» What you should do
In the entries that follow, find the line containing "X0241136Y0134361D01*"; from there, copy every line exactly through the line containing "X0114601Y0140761D03*".
-------- The data
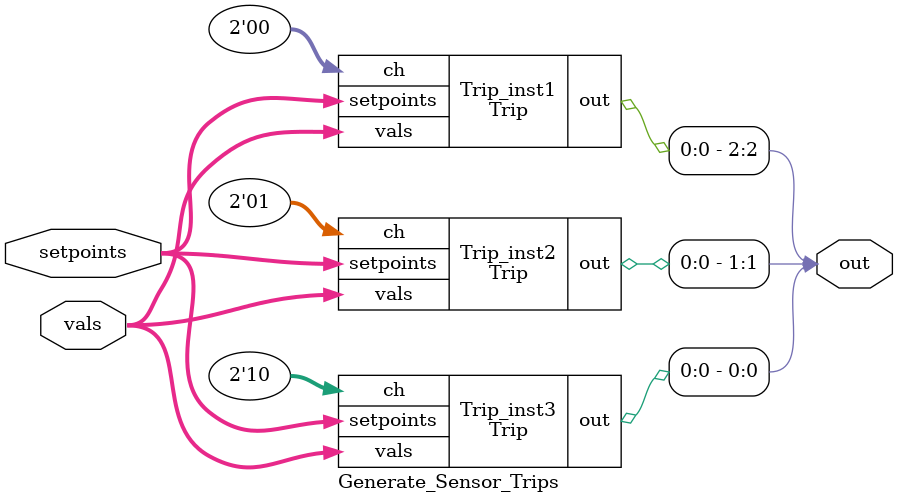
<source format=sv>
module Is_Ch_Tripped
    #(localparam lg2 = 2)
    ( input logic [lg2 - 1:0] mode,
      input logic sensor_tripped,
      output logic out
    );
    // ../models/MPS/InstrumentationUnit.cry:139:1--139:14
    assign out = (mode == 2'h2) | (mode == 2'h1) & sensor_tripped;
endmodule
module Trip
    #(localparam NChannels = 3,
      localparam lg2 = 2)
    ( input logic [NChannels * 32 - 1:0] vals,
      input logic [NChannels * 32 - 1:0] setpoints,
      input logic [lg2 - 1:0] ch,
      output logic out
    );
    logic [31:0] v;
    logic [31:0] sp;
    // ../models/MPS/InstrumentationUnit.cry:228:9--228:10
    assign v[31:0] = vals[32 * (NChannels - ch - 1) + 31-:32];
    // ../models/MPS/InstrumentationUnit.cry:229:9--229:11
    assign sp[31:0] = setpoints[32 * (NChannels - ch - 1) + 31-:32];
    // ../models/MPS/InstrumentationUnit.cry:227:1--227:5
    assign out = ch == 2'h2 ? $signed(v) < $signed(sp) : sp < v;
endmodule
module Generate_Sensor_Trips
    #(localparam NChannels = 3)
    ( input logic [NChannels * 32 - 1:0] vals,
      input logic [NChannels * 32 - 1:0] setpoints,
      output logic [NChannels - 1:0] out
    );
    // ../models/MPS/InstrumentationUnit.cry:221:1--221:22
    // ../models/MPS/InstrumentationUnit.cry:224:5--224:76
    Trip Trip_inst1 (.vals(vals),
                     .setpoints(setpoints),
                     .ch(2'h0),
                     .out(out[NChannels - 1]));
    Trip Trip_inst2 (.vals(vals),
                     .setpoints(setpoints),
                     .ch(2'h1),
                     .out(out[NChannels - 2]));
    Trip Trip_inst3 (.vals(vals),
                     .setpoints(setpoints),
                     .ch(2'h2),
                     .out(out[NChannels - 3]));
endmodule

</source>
----------------
-------- The data
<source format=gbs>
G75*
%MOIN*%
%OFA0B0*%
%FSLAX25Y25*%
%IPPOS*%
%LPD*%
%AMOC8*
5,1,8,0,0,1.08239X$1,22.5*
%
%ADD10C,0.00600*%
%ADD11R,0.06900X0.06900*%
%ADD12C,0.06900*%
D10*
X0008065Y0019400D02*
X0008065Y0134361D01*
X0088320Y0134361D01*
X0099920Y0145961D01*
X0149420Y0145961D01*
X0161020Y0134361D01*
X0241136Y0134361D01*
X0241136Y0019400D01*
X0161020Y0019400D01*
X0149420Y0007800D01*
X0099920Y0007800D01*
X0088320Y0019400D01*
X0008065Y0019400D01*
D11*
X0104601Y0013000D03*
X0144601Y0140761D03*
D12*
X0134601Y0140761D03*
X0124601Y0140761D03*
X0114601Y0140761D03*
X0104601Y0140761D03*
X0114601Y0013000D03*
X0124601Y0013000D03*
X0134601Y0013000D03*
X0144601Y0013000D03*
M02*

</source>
----------------
» Answer box
X0241136Y0134361D01*
X0241136Y0019400D01*
X0161020Y0019400D01*
X0149420Y0007800D01*
X0099920Y0007800D01*
X0088320Y0019400D01*
X0008065Y0019400D01*
D11*
X0104601Y0013000D03*
X0144601Y0140761D03*
D12*
X0134601Y0140761D03*
X0124601Y0140761D03*
X0114601Y0140761D03*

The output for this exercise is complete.